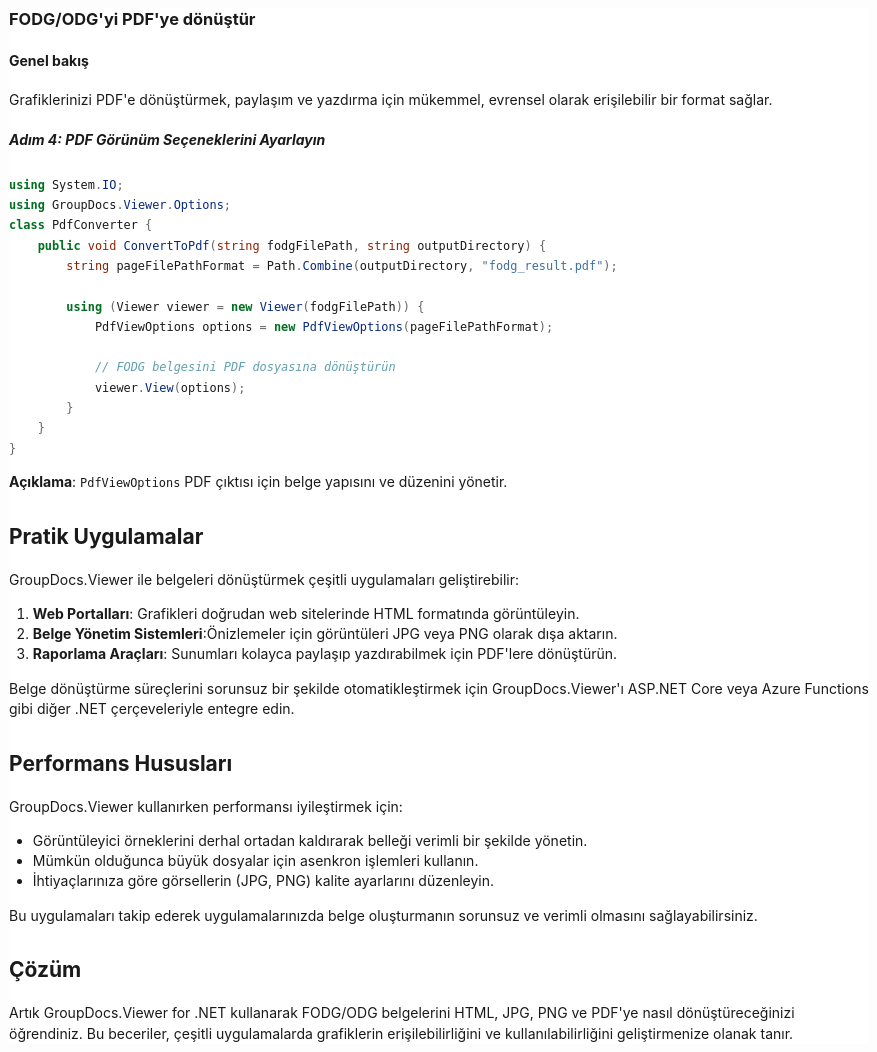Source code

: ### FODG/ODG'yi PDF'ye dönüştür

#### Genel bakış
Grafiklerinizi PDF'e dönüştürmek, paylaşım ve yazdırma için mükemmel, evrensel olarak erişilebilir bir format sağlar.

##### Adım 4: PDF Görünüm Seçeneklerini Ayarlayın

```csharp
using System.IO;
using GroupDocs.Viewer.Options;
class PdfConverter {
    public void ConvertToPdf(string fodgFilePath, string outputDirectory) {
        string pageFilePathFormat = Path.Combine(outputDirectory, "fodg_result.pdf");
        
        using (Viewer viewer = new Viewer(fodgFilePath)) {
            PdfViewOptions options = new PdfViewOptions(pageFilePathFormat);
            
            // FODG belgesini PDF dosyasına dönüştürün
            viewer.View(options);
        }
    }
}
```
**Açıklama**: `PdfViewOptions` PDF çıktısı için belge yapısını ve düzenini yönetir.

## Pratik Uygulamalar

GroupDocs.Viewer ile belgeleri dönüştürmek çeşitli uygulamaları geliştirebilir:
1. **Web Portalları**: Grafikleri doğrudan web sitelerinde HTML formatında görüntüleyin.
2. **Belge Yönetim Sistemleri**:Önizlemeler için görüntüleri JPG veya PNG olarak dışa aktarın.
3. **Raporlama Araçları**: Sunumları kolayca paylaşıp yazdırabilmek için PDF'lere dönüştürün.

Belge dönüştürme süreçlerini sorunsuz bir şekilde otomatikleştirmek için GroupDocs.Viewer'ı ASP.NET Core veya Azure Functions gibi diğer .NET çerçeveleriyle entegre edin.

## Performans Hususları

GroupDocs.Viewer kullanırken performansı iyileştirmek için:
- Görüntüleyici örneklerini derhal ortadan kaldırarak belleği verimli bir şekilde yönetin.
- Mümkün olduğunca büyük dosyalar için asenkron işlemleri kullanın.
- İhtiyaçlarınıza göre görsellerin (JPG, PNG) kalite ayarlarını düzenleyin.

Bu uygulamaları takip ederek uygulamalarınızda belge oluşturmanın sorunsuz ve verimli olmasını sağlayabilirsiniz.

## Çözüm

Artık GroupDocs.Viewer for .NET kullanarak FODG/ODG belgelerini HTML, JPG, PNG ve PDF'ye nasıl dönüştüreceğinizi öğrendiniz. Bu beceriler, çeşitli uygulamalarda grafiklerin erişilebilirliğini ve kullanılabilirliğini geliştirmenize olanak tanır.
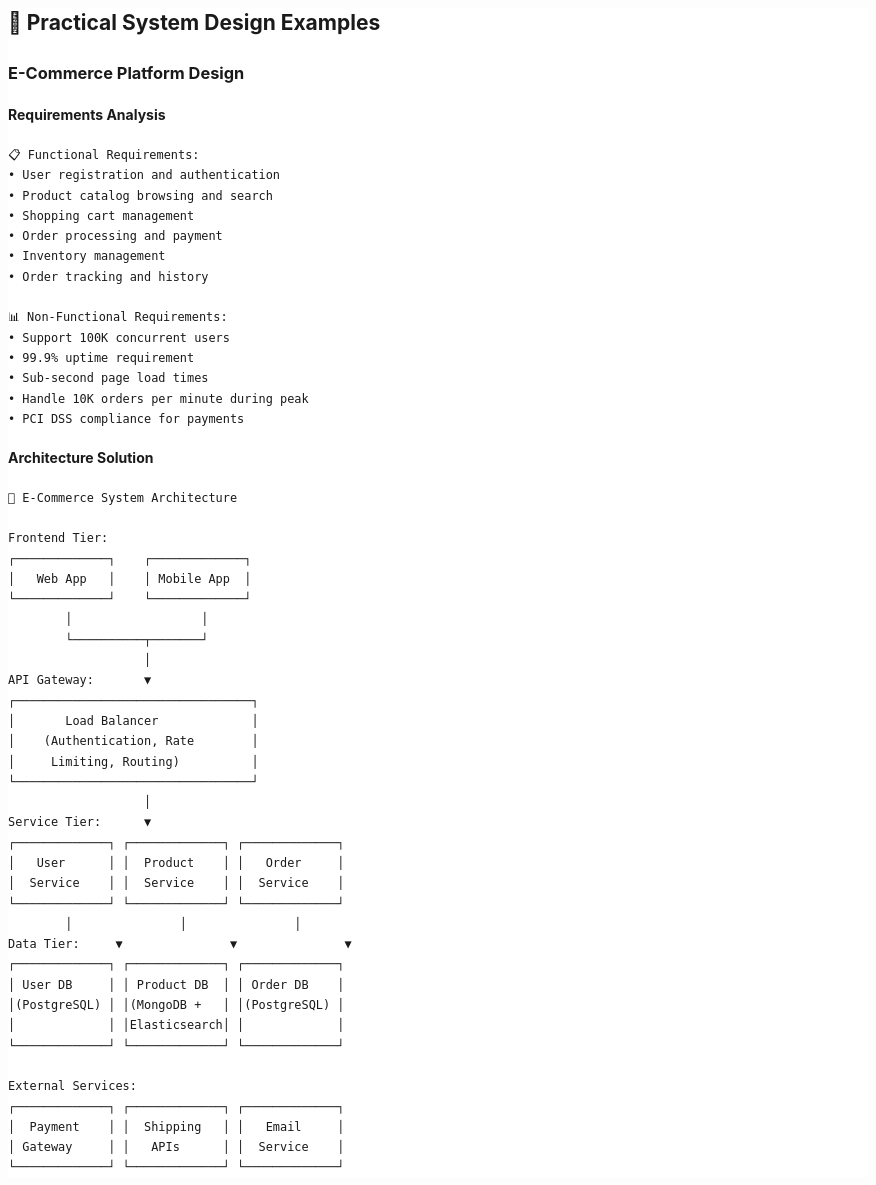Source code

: 
## 🔧 Practical System Design Examples

### E-Commerce Platform Design

#### Requirements Analysis

```text
📋 Functional Requirements:
• User registration and authentication
• Product catalog browsing and search
• Shopping cart management
• Order processing and payment
• Inventory management
• Order tracking and history

📊 Non-Functional Requirements:
• Support 100K concurrent users
• 99.9% uptime requirement
• Sub-second page load times
• Handle 10K orders per minute during peak
• PCI DSS compliance for payments
```

#### Architecture Solution

```text
🏪 E-Commerce System Architecture

Frontend Tier:
┌─────────────┐    ┌─────────────┐
│   Web App   │    │ Mobile App  │
└─────────────┘    └─────────────┘
        │                  │
        └──────────┬───────┘
                   │
API Gateway:       ▼
┌─────────────────────────────────┐
│       Load Balancer             │
│    (Authentication, Rate        │
│     Limiting, Routing)          │
└─────────────────────────────────┘
                   │
Service Tier:      ▼
┌─────────────┐ ┌─────────────┐ ┌─────────────┐
│   User      │ │  Product    │ │   Order     │
│  Service    │ │  Service    │ │  Service    │
└─────────────┘ └─────────────┘ └─────────────┘
        │               │               │
Data Tier:     ▼               ▼               ▼
┌─────────────┐ ┌─────────────┐ ┌─────────────┐
│ User DB     │ │ Product DB  │ │ Order DB    │
│(PostgreSQL) │ │(MongoDB +   │ │(PostgreSQL) │
│             │ │Elasticsearch│ │             │
└─────────────┘ └─────────────┘ └─────────────┘

External Services:
┌─────────────┐ ┌─────────────┐ ┌─────────────┐
│  Payment    │ │  Shipping   │ │   Email     │
│ Gateway     │ │   APIs      │ │  Service    │
└─────────────┘ └─────────────┘ └─────────────┘
```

(Task goal): State, as a bare number, how many lines of the material contain "pageFilePathFormat".

(Solution): 2